**DATA SHOWN:**
*** Block opens ***
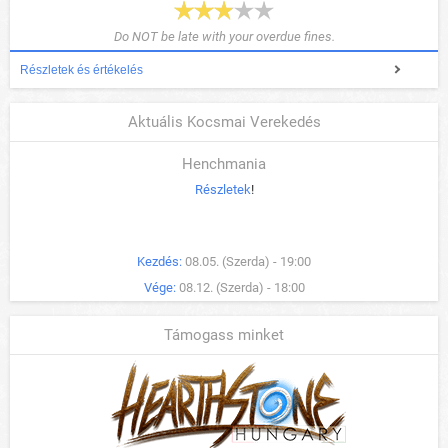
Do NOT be late with your overdue fines.
Részletek és értékelés
Aktuális Kocsmai Verekedés
Henchmania
Részletek
!
Kezdés:
08.05. (Szerda) - 19:00
Vége:
08.12. (Szerda) - 18:00
Támogass minket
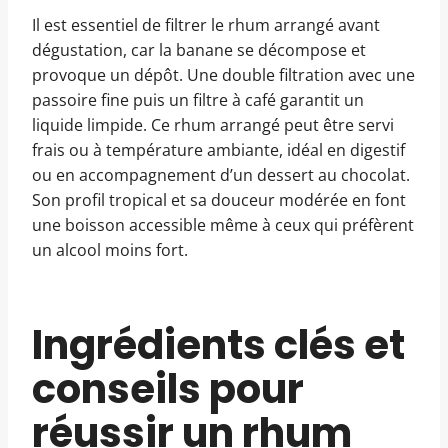
Il est essentiel de filtrer le rhum arrangé avant
dégustation, car la banane se décompose et
provoque un dépôt. Une double filtration avec une
passoire fine puis un filtre à café garantit un
liquide limpide. Ce rhum arrangé peut être servi
frais ou à température ambiante, idéal en digestif
ou en accompagnement d’un dessert au chocolat.
Son profil tropical et sa douceur modérée en font
une boisson accessible même à ceux qui préfèrent
un alcool moins fort.
Ingrédients clés et
conseils pour
réussir un rhum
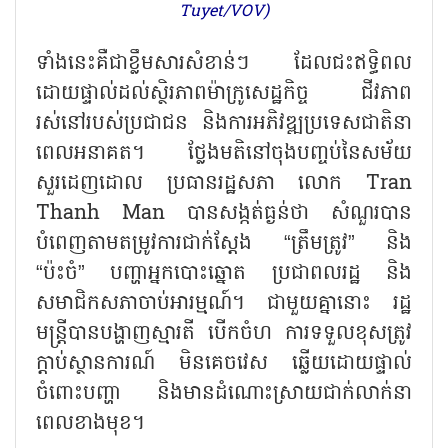
Tuyet/VOV)
ទាំងនេះគឺជាខ្លឹមសារសំខាន់ៗ ដែលជះឥទ្ធិពល
ដោយផ្ទាល់ដល់ស្ថិរភាពម៉ាក្រូសេដ្ឋកិច្ច ជីវភាព
រស់នៅរបស់ប្រជាជន និងការអភិវឌ្ឍប្រទេសជាតិនា
ពេលអនាគត។ ថ្លែងមតិនៅចុងបញ្ចប់នៃសម័យ
សួរដេញដោល ប្រធានរដ្ឋសភា លោក
Tran
Thanh Man
បានសង្កត់ធ្ងន់ថា សំណួរបាន
បំពេញតាមតម្រូវការជាក់ស្តែង
“
ត្រឹមត្រូវ
”
និង
“
ប៉ះចំ
”
បញ្ហាអ្នកបោះឆ្នោត ប្រជាពលរដ្ឋ និង
សមាជិកសភាចាប់អារម្មណ៍។ ជាមួយគ្នានោះ រដ្ឋ
មន្ត្រីបានបង្ហាញស្មារតី បើកចំហ ការទទួលខុសត្រូវ
ក្តាប់ស្ថានការណ៍ មិនគេចវេស ឆ្លើយដោយផ្ទាល់
ចំពោះបញ្ហា និងមានដំណោះស្រាយជាក់លាក់នា
ពេលខាងមុខ។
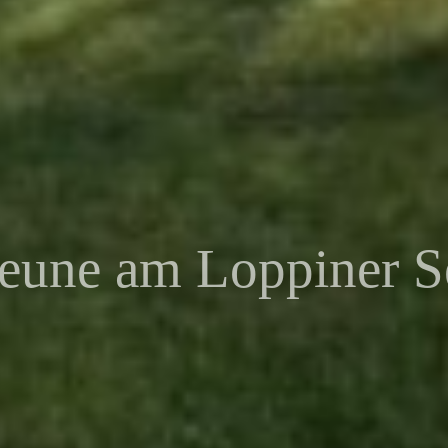
eune am Loppiner S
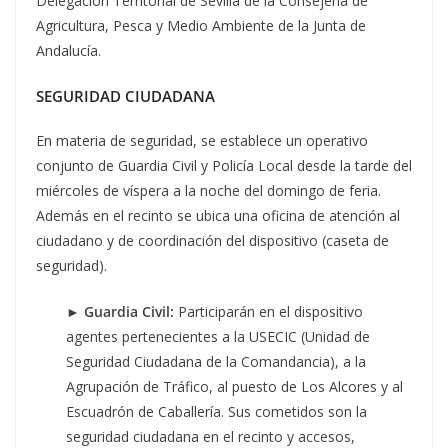
Delegación Territorial de Sevilla de la Consejería de
Agricultura, Pesca y Medio Ambiente de la Junta de
Andalucía.
SEGURIDAD CIUDADANA
En materia de seguridad, se establece un operativo
conjunto de Guardia Civil y Policía Local desde la tarde del
miércoles de víspera a la noche del domingo de feria.
Además en el recinto se ubica una oficina de atención al
ciudadano y de coordinación del dispositivo (caseta de
seguridad).
►
Guardia Civil:
Participarán en el dispositivo
agentes pertenecientes a la USECIC (Unidad de
Seguridad Ciudadana de la Comandancia), a la
Agrupación de Tráfico, al puesto de Los Alcores y al
Escuadrón de Caballería. Sus cometidos son la
seguridad ciudadana en el recinto y accesos,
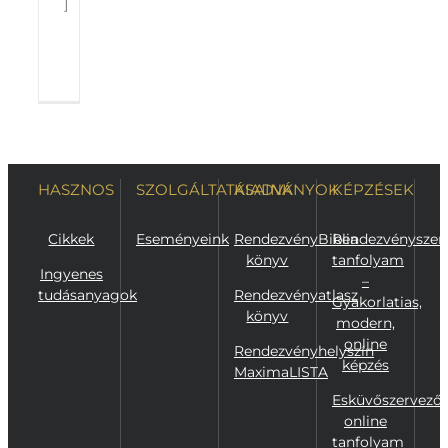
]
Tovább
0
olvasom
HASZNOS
SZOLGÁLTATÁSAINK
KIADVÁNYOK
KÉPZÉSEK
Cikkek
Eseményeink
RendezvényBiblia
Rendezvényszer
könyv
tanfolyam
Ingyenes
–
tudásanyagok
Rendezvényatlasz
Gyakorlatias,
könyv
modern,
online
Rendezvényhelyszín
képzés
MaximaLISTA
Esküvőszervező
online
tanfolyam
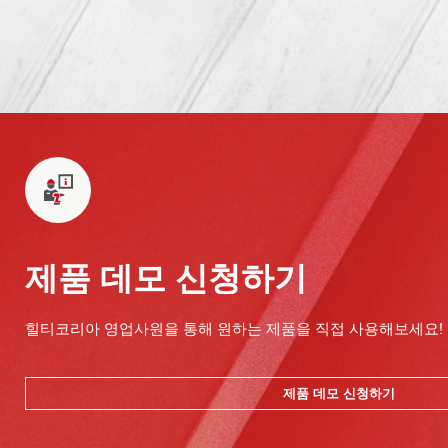
제품 데모 신청하기
힐티코리아 영업사원을 통해 원하는 제품을 직접 사용해보세요!
제품 데모 신청하기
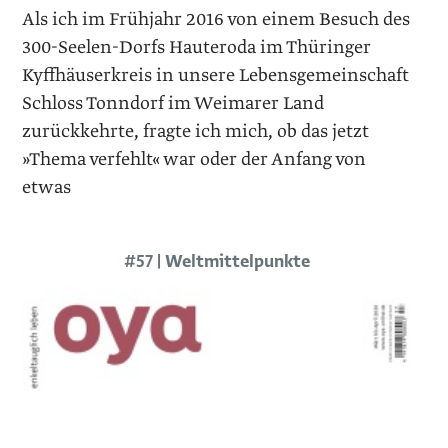
Als ich im Frühjahr 2016 von einem ­Besuch des
300-Seelen-Dorfs Hauteroda im Thüringer
Kyffhäuserkreis in unsere Lebensgemeinschaft
Schloss Tonndorf im Weimarer Land
zurückkehrte, fragte ich mich, ob das jetzt
»Thema verfehlt« war oder der Anfang von
etwas
#57 | Weltmittelpunkte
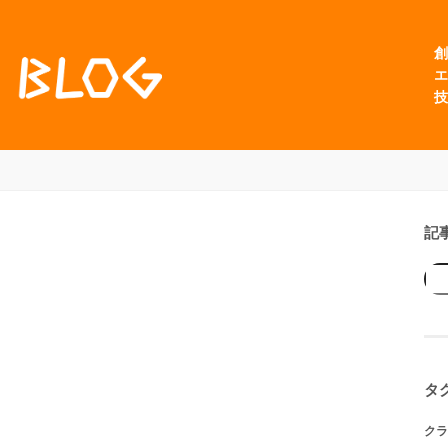
創
エ
技
記
タ
クラ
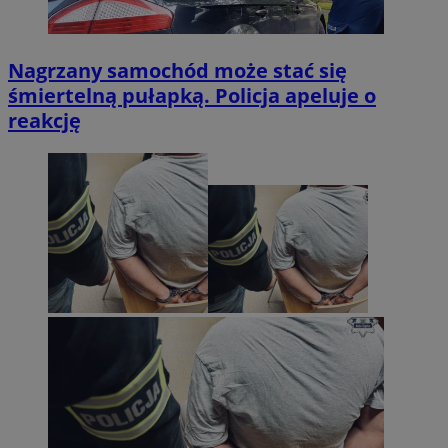
Nagrzany samochód może stać się
śmiertelną pułapką. Policja apeluje o
reakcję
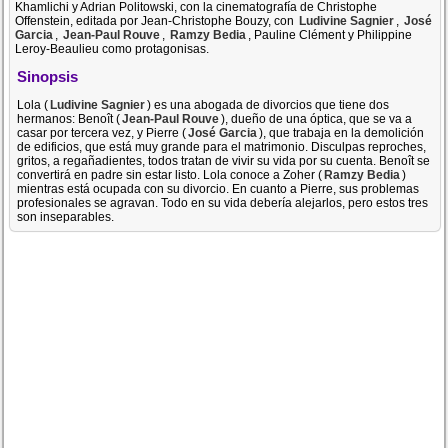
Khamlichi y Adrian Politowski, con la cinematografía de Christophe
Offenstein, editada por Jean-Christophe Bouzy, con
Ludivine Sagnier
,
José
Garcia
,
Jean-Paul Rouve
,
Ramzy Bedia
, Pauline Clément y Philippine
Leroy-Beaulieu como protagonisas.
Sinopsis
Lola (
Ludivine Sagnier
) es una abogada de divorcios que tiene dos
hermanos: Benoît (
Jean-Paul Rouve
), dueño de una óptica, que se va a
casar por tercera vez, y Pierre (
José Garcia
), que trabaja en la demolición
de edificios, que está muy grande para el matrimonio. Disculpas reproches,
gritos, a regañadientes, todos tratan de vivir su vida por su cuenta. Benoît se
convertirá en padre sin estar listo. Lola conoce a Zoher (
Ramzy Bedia
)
mientras está ocupada con su divorcio. En cuanto a Pierre, sus problemas
profesionales se agravan. Todo en su vida debería alejarlos, pero estos tres
son inseparables.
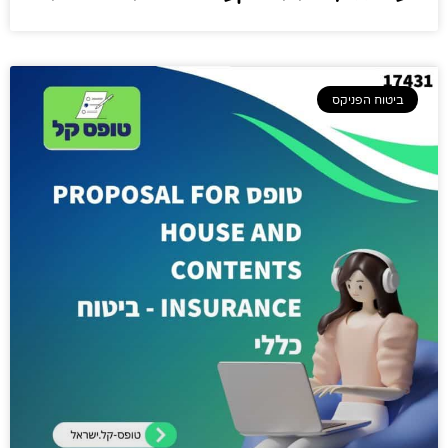
ביטוח הפניקס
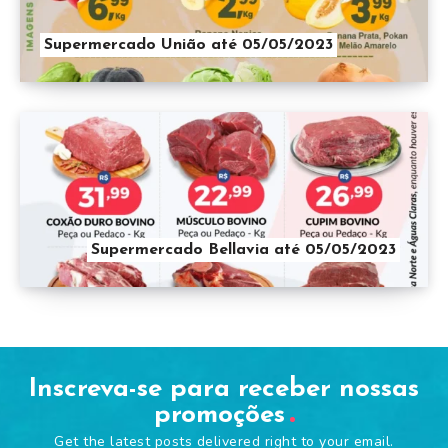
Supermercado União até 05/05/2023
Supermercado Bellavia até 05/05/2023
Inscreva-se para receber nossas
promoções
Get the latest posts delivered right to your email.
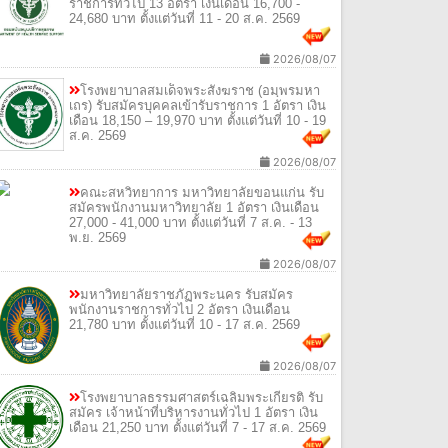
ราชการทั่วไป 13 อัตรา เงินเดือน 16,700 -
24,680 บาท ตั้งแต่วันที่ 11 - 20 ส.ค. 2569
2026/08/07
โรงพยาบาลสมเด็จพระสังฆราช (อมฺพรมหา
เถร) รับสมัครบุคคลเข้ารับราชการ 1 อัตรา เงิน
เดือน 18,150 – 19,970 บาท ตั้งแต่วันที่ 10 - 19
ส.ค. 2569
2026/08/07
คณะสหวิทยาการ มหาวิทยาลัยขอนแก่น รับ
สมัครพนักงานมหาวิทยาลัย 1 อัตรา เงินเดือน
27,000 - 41,000 บาท ตั้งแต่วันที่ 7 ส.ค. - 13
พ.ย. 2569
2026/08/07
มหาวิทยาลัยราชภัฏพระนคร รับสมัคร
พนักงานราชการทั่วไป 2 อัตรา เงินเดือน
21,780 บาท ตั้งแต่วันที่ 10 - 17 ส.ค. 2569
2026/08/07
โรงพยาบาลธรรมศาสตร์เฉลิมพระเกียรติ รับ
สมัคร เจ้าหน้าที่บริหารงานทั่วไป 1 อัตรา เงิน
เดือน 21,250 บาท ตั้งแต่วันที่ 7 - 17 ส.ค. 2569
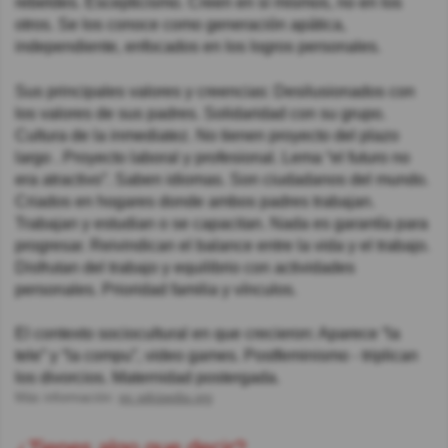
rebeldes. Escepticismo. Creen en sí mismos, no en los
otros. Se los conoce como generación apática,
independiente, enfocados en los logros personales.
Sus principales valores y creencias: Desilusionados con
los valores de sus padres. Solidaridad con su grupo.
Cultura de la inmediatez. No tienen proyecto del plazo
largo . Proyecto laboral y profesional. Lema “el futuro no
era atractivo”. Saben idiomas. Son ciudadanos del mundo.
Criados en hogares donde ambos padres trabajan.
Trabajan y estudian o se capacitan. Nada es garantía para
progresar. Reivindican el balance entre la vida y el trabajo.
Disfrutan del trabajo y equilibrio con actividades
personales. Prioridad familia y vínculos.
El contexto sociocultural en que crecieron: Aparece “la
tele” y “la compu”, video games. Postfeminismo - triplican
los divorcios. Maternidad postergada.
Más información:
es.wikipedia.org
*** Block closes ***
**REQUEST:** Among the records, find every line with the word "dispositivo" and copy it.

**OUTPUT:**
ciudadano y de coordinación del dispositivo (caseta de
Participarán en el dispositivo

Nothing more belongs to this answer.